Eine weitere gute Rodelpiste bietet in Celle außerdem die Düne an der Nienburger Straße, die mit Begeisterung genutzt wird. Auch am Groß Hehlener Tenniscenter tummeln sich die Schlittenfahrer.

●Hermannsburg: Ebenfalls großer Beliebtheit erfreut sich vor allem das Hermannsburger Tiefental. Rodelfreunde sollten sich jedoch der Tatsache bewusst sein, dass das Naturschutzgebiet im Naturpark Südheide eigentlich gar nicht für Rodler freigegeben ist.

„Wie in jedem Naturschutzgebiet ist auch hier das Verlassen der Wege generell verboten“, sagt Andreas Thiess vom Amt für Umwelt und ländlichen Raum des Landkreises Celle. Die Rodler würden zurzeit im Tiefental geduldet, erlaubt sei die Abfahrt dort aber eben eigentlich nicht. So sollten sich Hermannsburger lieber nach alternativen Strecken in der Umgebung umsehen.

●Hambühren: In Hambühren gestaltet sich die Suche nach einer Abfahrt doch wesentlich leichter: Die große Sanddüne beim Schützenhaus ist seit jeher ein beliebtes Ziel zum Rodeln und bietet gute Abfahrten für Schlittenfreunde.

●Faßberg: In der Hasenheide beim Kinderspielplatz liegt in Faßberg einer der Rodelberge im Landkreis, die nur auf das Schneewetter gewartet haben.

●Lachendorf: Am Lachtestadion befindet sich ebenfalls ein eigens aufgeschütteter Rodelberg, etwas weiter in Eldingen können Schlittenbesitzer ebenfalls einen solchen Rodelberg finden.

●Unterlüß: Direkt in der Ortsmitte hinter der Schule thront hier ein Rodelberg, in Unterlüß ebenfalls genutzt werden kann der „Friedhofsberg“.

●Lohheide: Hier können die Schlitten im Meißenwinkel getestet werden.

●Wathlingen: Im Wathlinger Gewerbegebiet Nord befindet sich ebenfalls ein Rodelberg.
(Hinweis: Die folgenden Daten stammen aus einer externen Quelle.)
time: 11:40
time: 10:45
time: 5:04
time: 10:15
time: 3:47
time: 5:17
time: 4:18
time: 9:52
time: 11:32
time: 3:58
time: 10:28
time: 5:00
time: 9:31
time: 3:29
Der Kaliberg eignet sich zum Schlitten fahren leider nicht – das Salz verhindert dauerhaftes Liegenbleiben von Schnee.

●Flotwedel: Sehr beliebt sind dafür in Flotwedel auch die Sandlinger Berge sowie der Deauville-Platz beim Kindergarten in Eicklingen. Von Oppershausen aus lassen sich auch die Osterloher Alpen unweit der Aller erreichen.
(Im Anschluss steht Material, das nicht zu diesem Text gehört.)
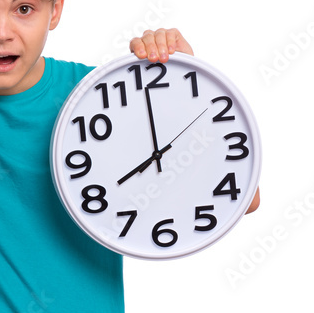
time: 7:59
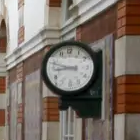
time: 8:47
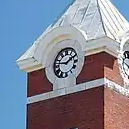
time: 1:46
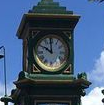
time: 9:59
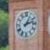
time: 1:12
●Wietze: Wietze hat zwar keinen Rodelberg, dafür aber schöne Waldstrecken über den Trimmpfad an der Fuhrberger Straße.

Der Ölberg dagegen ist für Rodeltouren eher nicht zu empfehlen – bei der starken Steigung können auch erfahrene Rodler ihr Fahrzeug nur schwer steuern, die Fahrt in umgebene Zäune könnte hier schmerzhaft werden.

●Winsen: Ähnlich verhält es sich bei der Abfahrt am Winser Museumshof. Bei einer geringeren Steigung als in Wietze endet die Fahrt auch hier am Zaun. Eine etwas freiere Abfahrt ist dagegen am Sommersberg nahe der Verlängerung der Wolthäuser Straße möglich. Gut Rodeln lässt sich auch rechter Hand der Meißendorfer Straße hinter dem Ortsausgang Winsens.